=== About this task ===
Print out every line of the material exactly. Include no pictures.
### Entries supplied
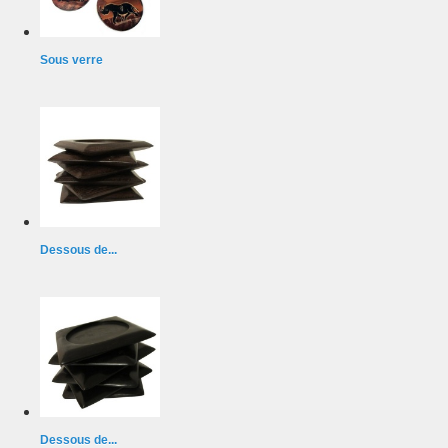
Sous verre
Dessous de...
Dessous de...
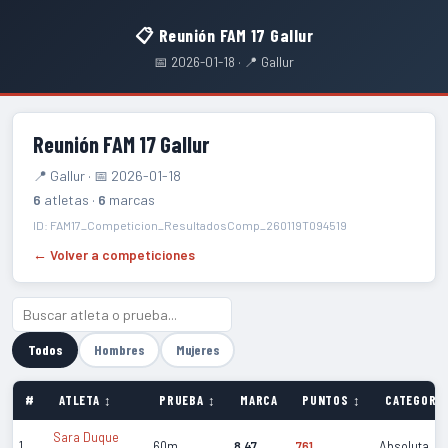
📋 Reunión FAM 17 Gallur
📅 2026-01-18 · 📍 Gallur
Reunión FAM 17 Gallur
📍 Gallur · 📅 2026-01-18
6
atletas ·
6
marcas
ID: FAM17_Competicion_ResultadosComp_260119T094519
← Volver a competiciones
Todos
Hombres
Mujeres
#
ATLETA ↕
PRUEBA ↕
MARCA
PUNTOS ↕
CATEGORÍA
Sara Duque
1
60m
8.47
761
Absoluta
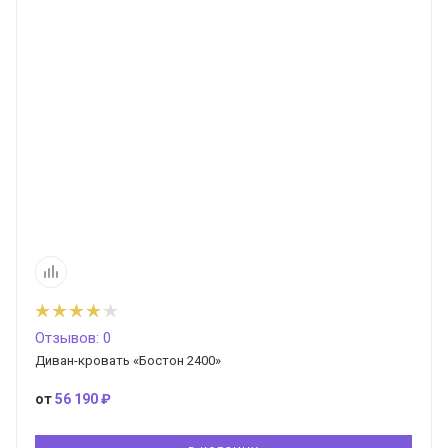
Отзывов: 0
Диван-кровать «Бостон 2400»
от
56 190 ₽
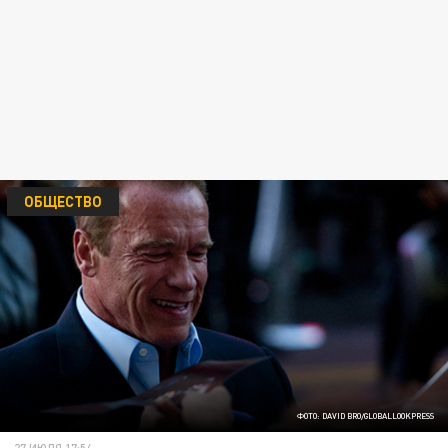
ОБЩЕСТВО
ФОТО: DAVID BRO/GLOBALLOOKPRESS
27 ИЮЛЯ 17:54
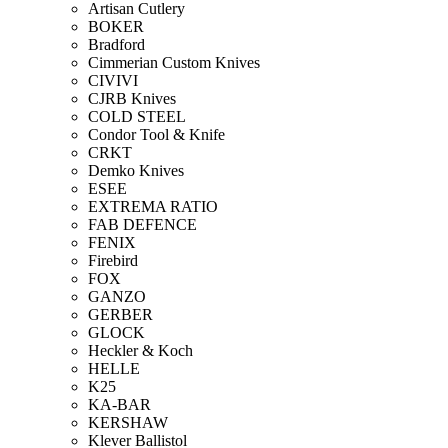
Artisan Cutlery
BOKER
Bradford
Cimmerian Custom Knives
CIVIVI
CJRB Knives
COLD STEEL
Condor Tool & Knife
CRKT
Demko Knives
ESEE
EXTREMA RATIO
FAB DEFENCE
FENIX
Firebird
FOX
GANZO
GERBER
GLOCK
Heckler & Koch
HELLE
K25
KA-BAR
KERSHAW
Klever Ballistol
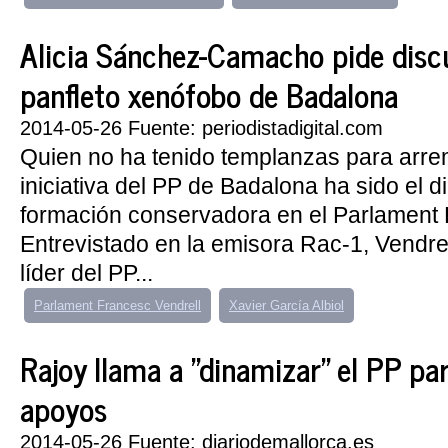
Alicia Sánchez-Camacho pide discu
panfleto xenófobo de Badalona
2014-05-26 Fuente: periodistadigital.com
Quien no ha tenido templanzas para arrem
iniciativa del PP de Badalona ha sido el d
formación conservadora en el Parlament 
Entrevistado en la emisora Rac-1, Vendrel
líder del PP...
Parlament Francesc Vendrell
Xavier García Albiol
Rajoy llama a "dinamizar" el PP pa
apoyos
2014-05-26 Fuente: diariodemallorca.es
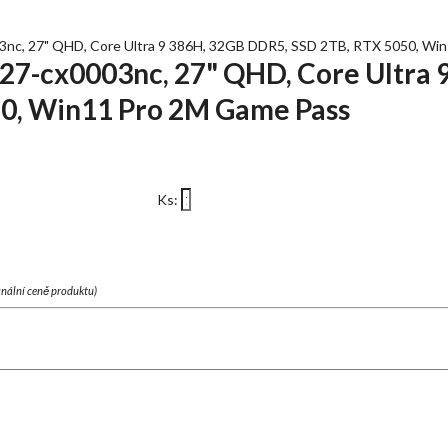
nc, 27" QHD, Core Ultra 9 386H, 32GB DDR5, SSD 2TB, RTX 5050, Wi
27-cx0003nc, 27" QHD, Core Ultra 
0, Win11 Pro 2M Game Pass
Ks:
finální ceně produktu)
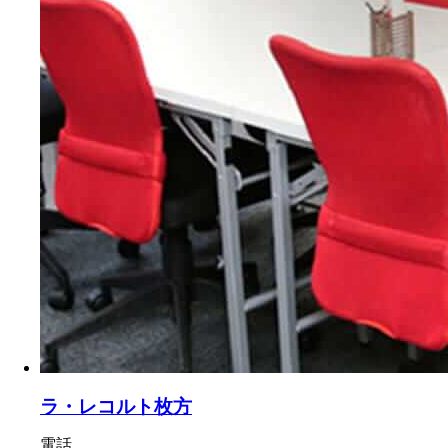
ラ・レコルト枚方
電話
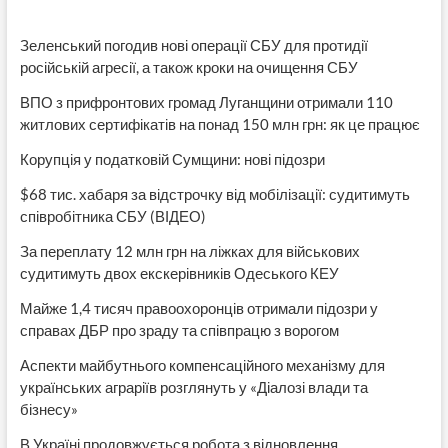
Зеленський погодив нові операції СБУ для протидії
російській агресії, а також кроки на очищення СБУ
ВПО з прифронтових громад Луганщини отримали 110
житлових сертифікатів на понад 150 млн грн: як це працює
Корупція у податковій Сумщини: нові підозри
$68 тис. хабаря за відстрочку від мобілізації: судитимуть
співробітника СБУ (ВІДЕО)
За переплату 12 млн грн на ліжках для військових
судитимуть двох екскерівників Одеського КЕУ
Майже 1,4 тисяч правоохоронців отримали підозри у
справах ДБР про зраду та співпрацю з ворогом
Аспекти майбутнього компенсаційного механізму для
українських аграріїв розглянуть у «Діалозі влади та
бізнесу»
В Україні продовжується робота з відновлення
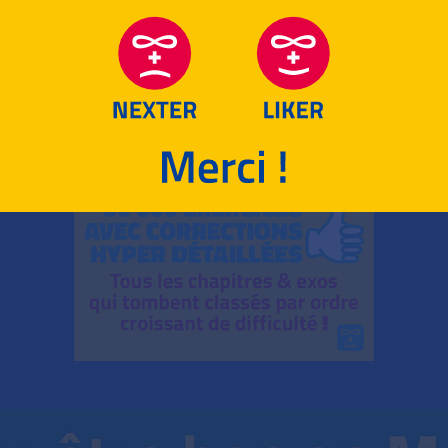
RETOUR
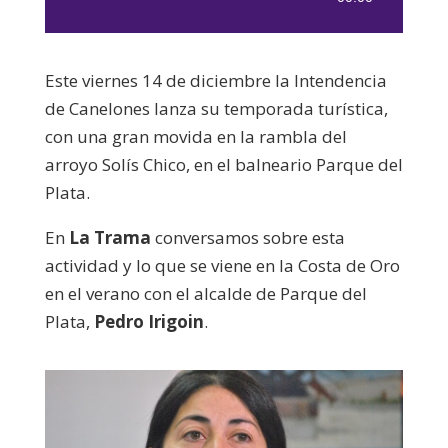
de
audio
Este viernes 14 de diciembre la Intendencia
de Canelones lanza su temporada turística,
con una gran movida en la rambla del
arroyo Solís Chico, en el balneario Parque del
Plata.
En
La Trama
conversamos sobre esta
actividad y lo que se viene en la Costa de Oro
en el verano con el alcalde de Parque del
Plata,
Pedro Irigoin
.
######
=== Expected answer ===
Sous verre
Dessous de...
Dessous de...
📋 Reunión FAM 17 Gallur
📅 2026-01-18 · 📍 Gallur
Reunión FAM 17 Gallur
📍 Gallur · 📅 2026-01-18
6
atletas ·
6
marcas
ID: FAM17_Competicion_ResultadosComp_260119T094519
← Volver a competiciones
Todos
Hombres
Mujeres
#
ATLETA ↕
PRUEBA ↕
MARCA
PUNTOS ↕
CATEGORÍA
Sara Duque
1
60m
8.47
761
Absoluta
Отзывов: 0
Диван-кровать «Бостон 2400»
от
56 190 ₽
ОБЩЕСТВО
ФОТО: DAVID BRO/GLOBALLOOKPRESS
27 ИЮЛЯ 17:54
Artisan Cutlery
BOKER
Bradford
Cimmerian Custom Knives
CIVIVI
CJRB Knives
COLD STEEL
Condor Tool & Knife
CRKT
Demko Knives
ESEE
EXTREMA RATIO
FAB DEFENCE
FENIX
Firebird
FOX
GANZO
GERBER
GLOCK
Heckler & Koch
HELLE
K25
KA-BAR
KERSHAW
Klever Ballistol
Alicia Sánchez-Camacho pide discu
panfleto xenófobo de Badalona
2014-05-26 Fuente: periodistadigital.com
Quien no ha tenido templanzas para arrem
iniciativa del PP de Badalona ha sido el d
formación conservadora en el Parlament 
Entrevistado en la emisora Rac-1, Vendrel
líder del PP...
Parlament Francesc Vendrell
Xavier García Albiol
Rajoy llama a "dinamizar" el PP pa
apoyos
2014-05-26 Fuente: diariodemallorca.es
nc, 27" QHD, Core Ultra 9 386H, 32GB DDR5, SSD 2TB, RTX 5050, Wi
27-cx0003nc, 27" QHD, Core Ultra 
0, Win11 Pro 2M Game Pass
Ks:
finální ceně produktu)
ラ・レコルト枚方
電話
Зеленський погодив нові операції СБУ для протидії
російській агресії, а також кроки на очищення СБУ
ВПО з прифронтових громад Луганщини отримали 110
житлових сертифікатів на понад 150 млн грн: як це працює
Корупція у податковій Сумщини: нові підозри
$68 тис. хабаря за відстрочку від мобілізації: судитимуть
співробітника СБУ (ВІДЕО)
За переплату 12 млн грн на ліжках для військових
судитимуть двох екскерівників Одеського КЕУ
Майже 1,4 тисяч правоохоронців отримали підозри у
справах ДБР про зраду та співпрацю з ворогом
Аспекти майбутнього компенсаційного механізму для
українських аграріїв розглянуть у «Діалозі влади та
бізнесу»
В Україні продовжується робота з відновлення
RETOUR
de
audio
Este viernes 14 de diciembre la Intendencia
de Canelones lanza su temporada turística,
con una gran movida en la rambla del
arroyo Solís Chico, en el balneario Parque del
Plata.
En
La Trama
conversamos sobre esta
actividad y lo que se viene en la Costa de Oro
en el verano con el alcalde de Parque del
Plata,
Pedro Irigoin
.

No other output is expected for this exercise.